Ryel would have attempted to envision that scene, but the Count Palatine had chosen a sonata and begun to play, his first notes driving out all else from the wysard's mind. Roskerrek's fingers, enriched with rings of emerald and gold, touched the keys so lightly that it seemed the music was wrought by spirits of the air, not the agency of humankind;
yet the harmony came clear and piercing sweet, played with a masculine force that mingled in passionate union with the delicate timbres of the instrument. It was exquisitely complex music full of enrapturing invention, passionate in its reflective intensity; and as he listened, the wysard thought of the Count Palatine's house, where one progressed from cold officialdom to colder emptiness, only by great privilege passing into the private world of warmth and beauty; and listening to Roskerrek's music the wysard realized that he had entered the innermost chamber of all, a secret place incomparably rich and wondrous.
"You are an artist, General," the wysard said reverently when the piece had ended.
Roskerrek inclined his head, but only slightly. "Virtually every gentleman in Hryeland has some skill at music. I am most fortunate to have had the best instruction, early on. My mother has great skill at the clavier, and when I was very young she taught me to play, because she noted that music soothed my illness. What you hear in my works is her influence."
The wysard inwardly commended that lady's wisdom. Perhaps it implied Art within her, to understand that demonic forces were repelled by beauty. With greatest pleasure the wysard listened to the wondrous music, until an orderly entered to announce that dinner was readied. The Count Palatine led Ryel to a long large paneled room whose table would readily seat twenty, one of its ends covered with fine damask and laid for two with massy gleaming silver, nearest the great marble hearth where a fire blazed brightly. The candle-branches on the table had just been lighted, and wine had been poured, but only in one of the glasses.

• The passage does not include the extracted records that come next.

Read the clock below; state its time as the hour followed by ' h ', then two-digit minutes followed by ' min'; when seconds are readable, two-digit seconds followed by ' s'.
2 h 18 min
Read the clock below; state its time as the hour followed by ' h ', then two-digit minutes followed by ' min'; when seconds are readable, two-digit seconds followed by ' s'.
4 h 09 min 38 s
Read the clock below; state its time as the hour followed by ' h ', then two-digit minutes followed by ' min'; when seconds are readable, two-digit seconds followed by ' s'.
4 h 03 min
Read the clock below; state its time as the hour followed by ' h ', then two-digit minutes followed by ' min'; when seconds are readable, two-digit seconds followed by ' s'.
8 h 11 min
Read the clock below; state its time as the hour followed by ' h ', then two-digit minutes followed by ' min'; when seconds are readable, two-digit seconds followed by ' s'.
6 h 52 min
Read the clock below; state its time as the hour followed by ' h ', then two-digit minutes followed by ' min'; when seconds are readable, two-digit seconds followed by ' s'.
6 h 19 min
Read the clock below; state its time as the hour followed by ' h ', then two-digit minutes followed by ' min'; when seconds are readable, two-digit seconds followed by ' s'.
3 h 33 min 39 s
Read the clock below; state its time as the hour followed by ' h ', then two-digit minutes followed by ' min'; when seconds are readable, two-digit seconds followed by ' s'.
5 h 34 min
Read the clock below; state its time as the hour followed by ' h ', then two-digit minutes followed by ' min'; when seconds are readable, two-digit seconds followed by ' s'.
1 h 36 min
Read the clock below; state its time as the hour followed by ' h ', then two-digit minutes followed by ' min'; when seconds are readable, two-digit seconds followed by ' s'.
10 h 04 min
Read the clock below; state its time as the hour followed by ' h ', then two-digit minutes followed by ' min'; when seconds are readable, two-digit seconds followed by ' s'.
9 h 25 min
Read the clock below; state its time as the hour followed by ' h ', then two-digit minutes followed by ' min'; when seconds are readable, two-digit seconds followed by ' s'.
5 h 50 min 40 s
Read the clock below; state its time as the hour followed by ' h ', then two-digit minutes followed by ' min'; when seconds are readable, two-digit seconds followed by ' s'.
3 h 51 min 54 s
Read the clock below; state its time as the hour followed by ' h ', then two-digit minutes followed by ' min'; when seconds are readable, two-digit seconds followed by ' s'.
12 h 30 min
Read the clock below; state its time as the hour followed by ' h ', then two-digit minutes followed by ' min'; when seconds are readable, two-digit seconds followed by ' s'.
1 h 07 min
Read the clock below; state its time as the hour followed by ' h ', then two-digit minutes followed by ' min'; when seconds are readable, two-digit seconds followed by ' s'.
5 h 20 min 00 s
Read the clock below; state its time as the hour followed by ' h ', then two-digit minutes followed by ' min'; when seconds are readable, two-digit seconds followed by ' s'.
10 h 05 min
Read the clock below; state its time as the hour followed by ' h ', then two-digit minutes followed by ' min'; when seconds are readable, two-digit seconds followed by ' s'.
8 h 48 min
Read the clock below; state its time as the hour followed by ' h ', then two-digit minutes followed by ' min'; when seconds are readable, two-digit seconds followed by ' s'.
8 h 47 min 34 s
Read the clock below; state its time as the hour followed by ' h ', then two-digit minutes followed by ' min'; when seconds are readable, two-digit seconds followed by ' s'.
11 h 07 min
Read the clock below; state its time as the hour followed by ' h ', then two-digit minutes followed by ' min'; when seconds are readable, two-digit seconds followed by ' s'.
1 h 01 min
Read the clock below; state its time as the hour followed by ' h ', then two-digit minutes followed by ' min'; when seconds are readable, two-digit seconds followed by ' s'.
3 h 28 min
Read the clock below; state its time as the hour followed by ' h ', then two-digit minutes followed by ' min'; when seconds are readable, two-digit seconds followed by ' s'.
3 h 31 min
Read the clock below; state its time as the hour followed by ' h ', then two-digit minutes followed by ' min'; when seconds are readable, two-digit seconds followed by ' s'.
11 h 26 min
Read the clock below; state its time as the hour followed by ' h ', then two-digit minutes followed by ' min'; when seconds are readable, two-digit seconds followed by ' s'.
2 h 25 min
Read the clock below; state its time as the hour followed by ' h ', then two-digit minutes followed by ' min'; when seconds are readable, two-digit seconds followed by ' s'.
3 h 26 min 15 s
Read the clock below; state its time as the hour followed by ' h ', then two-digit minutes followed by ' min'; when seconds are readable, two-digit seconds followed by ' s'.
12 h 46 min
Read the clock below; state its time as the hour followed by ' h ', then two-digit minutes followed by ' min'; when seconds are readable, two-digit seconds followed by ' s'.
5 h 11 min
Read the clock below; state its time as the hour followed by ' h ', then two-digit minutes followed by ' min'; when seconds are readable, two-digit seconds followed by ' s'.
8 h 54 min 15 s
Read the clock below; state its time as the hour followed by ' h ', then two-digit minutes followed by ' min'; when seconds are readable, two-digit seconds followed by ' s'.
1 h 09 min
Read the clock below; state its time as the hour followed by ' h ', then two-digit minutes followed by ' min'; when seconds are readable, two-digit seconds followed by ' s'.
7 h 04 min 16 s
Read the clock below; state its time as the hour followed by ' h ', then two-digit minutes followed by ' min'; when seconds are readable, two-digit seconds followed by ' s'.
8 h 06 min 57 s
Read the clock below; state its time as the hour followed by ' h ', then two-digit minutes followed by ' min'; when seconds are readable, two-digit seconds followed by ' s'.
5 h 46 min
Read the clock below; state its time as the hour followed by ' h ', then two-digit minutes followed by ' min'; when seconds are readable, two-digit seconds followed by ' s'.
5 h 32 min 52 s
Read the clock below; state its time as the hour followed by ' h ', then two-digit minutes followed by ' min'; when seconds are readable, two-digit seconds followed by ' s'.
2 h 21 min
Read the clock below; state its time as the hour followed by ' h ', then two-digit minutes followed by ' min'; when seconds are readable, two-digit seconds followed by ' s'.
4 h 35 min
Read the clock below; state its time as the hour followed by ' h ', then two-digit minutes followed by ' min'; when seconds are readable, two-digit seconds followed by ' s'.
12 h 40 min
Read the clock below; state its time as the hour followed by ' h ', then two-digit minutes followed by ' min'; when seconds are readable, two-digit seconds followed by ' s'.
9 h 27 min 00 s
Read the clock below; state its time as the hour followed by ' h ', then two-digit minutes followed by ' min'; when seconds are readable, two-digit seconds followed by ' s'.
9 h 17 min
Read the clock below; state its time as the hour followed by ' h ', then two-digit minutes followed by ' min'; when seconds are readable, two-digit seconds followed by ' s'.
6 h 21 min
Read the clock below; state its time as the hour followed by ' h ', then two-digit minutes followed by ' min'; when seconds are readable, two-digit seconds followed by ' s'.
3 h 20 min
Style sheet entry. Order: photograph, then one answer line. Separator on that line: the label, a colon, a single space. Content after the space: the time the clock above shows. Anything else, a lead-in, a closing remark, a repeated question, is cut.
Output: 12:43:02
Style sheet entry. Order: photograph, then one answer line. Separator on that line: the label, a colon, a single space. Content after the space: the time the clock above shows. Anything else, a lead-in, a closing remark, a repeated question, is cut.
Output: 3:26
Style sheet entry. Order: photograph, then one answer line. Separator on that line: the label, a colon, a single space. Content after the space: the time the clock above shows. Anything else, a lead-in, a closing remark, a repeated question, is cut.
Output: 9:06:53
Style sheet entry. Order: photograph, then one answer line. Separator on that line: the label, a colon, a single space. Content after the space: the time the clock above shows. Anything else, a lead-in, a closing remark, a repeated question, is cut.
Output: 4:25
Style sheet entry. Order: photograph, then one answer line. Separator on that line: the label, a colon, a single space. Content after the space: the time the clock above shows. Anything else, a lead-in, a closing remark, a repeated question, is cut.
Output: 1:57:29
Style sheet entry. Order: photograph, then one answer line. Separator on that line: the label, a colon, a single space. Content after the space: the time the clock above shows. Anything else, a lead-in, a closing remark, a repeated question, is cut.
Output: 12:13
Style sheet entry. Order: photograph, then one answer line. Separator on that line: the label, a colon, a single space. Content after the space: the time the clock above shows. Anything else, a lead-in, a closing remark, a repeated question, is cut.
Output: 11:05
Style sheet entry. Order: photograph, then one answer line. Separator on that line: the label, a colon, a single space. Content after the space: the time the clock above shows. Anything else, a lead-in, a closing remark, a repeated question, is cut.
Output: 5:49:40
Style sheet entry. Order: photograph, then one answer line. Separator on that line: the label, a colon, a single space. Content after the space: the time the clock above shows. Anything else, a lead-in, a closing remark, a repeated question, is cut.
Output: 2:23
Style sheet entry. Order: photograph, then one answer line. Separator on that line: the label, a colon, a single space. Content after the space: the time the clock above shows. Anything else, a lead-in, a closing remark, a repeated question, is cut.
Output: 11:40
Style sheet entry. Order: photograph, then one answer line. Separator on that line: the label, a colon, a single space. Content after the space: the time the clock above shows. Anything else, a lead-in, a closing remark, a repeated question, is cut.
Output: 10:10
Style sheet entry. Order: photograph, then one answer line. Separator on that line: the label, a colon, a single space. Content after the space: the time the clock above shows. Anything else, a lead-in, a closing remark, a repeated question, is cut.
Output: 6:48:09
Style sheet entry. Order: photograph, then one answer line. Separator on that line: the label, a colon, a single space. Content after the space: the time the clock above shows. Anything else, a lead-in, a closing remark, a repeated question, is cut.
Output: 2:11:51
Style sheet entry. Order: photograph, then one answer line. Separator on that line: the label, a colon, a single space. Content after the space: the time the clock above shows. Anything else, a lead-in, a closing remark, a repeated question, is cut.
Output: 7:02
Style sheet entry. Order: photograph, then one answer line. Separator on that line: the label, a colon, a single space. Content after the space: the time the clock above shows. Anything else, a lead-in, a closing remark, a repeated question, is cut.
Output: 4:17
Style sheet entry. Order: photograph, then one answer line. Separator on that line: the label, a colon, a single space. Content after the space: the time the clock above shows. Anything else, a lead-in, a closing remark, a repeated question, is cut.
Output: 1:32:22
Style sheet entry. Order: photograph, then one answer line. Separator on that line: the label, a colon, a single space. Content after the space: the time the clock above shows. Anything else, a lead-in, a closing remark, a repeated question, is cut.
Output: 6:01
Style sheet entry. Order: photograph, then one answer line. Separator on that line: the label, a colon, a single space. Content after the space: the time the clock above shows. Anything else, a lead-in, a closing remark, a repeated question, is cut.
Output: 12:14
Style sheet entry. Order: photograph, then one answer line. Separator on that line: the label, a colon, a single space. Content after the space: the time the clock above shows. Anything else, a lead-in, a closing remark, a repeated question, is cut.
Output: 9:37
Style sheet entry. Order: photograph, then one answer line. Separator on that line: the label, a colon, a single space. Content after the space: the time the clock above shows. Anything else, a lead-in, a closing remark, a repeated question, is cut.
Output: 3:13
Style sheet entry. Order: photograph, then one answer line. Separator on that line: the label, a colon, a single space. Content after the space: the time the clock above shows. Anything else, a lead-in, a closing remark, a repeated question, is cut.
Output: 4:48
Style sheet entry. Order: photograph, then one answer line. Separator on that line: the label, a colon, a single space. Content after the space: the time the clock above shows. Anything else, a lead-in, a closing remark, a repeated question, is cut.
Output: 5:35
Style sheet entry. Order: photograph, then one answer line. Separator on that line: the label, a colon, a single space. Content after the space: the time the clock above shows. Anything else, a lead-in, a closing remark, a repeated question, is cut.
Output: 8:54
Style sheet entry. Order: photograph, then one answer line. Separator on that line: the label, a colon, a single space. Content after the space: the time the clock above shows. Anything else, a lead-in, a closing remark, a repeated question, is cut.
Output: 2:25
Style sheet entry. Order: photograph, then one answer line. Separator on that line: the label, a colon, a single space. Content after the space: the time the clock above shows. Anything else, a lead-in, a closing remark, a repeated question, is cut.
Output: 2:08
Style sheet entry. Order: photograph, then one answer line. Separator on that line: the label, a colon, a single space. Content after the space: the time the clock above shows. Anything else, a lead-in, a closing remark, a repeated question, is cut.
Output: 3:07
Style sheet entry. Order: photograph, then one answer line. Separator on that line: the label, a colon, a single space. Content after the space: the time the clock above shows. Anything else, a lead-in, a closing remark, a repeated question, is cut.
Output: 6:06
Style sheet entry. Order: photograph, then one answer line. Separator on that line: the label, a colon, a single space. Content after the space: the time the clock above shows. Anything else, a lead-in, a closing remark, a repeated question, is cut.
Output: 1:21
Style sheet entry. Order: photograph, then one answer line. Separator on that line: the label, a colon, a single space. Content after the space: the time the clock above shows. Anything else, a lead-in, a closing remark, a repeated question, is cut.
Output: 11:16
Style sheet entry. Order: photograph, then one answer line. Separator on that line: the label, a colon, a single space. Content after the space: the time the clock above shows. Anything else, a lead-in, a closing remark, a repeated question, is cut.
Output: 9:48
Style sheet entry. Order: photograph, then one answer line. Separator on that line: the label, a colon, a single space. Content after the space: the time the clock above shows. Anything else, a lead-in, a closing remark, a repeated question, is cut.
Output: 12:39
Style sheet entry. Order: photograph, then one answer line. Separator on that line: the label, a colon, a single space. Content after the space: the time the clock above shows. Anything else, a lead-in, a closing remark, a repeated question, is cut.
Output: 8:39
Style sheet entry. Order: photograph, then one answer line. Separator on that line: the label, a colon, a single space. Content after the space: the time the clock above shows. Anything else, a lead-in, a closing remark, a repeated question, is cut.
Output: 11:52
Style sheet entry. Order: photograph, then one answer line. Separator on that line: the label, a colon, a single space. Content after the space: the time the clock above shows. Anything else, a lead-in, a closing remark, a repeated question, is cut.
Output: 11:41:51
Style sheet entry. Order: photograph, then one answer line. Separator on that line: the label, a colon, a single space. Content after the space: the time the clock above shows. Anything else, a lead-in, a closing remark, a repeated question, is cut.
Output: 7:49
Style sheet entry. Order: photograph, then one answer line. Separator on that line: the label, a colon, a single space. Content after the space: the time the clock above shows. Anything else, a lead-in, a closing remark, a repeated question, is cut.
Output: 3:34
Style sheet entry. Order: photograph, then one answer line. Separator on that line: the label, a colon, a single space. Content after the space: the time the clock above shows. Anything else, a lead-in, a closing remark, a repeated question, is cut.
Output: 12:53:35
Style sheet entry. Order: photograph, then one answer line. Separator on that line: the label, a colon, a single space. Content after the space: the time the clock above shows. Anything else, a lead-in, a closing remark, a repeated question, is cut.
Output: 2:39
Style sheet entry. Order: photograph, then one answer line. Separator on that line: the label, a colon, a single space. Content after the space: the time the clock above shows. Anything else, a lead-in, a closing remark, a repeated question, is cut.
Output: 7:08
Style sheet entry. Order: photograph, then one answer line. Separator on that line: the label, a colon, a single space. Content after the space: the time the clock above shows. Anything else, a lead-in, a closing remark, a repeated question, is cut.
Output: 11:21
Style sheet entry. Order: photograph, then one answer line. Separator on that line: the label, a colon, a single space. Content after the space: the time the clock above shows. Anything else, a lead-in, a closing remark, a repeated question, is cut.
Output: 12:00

"I from time to time entertain my staff officers here, and members of the fellowship of Argane," Roskerrek said. "My cook Verlande is one of the most famous in the city, but of late he's had little employment. If I continue to give him insufficient scope for his talents, I risk losing him to the Earl of Gledrim, whose fortune is as fabulous as his palate is discerning--far more so than any of his other tastes. Tonight I asked Verlande to surpass himself. Here, try this wine; I'm told it's quite good."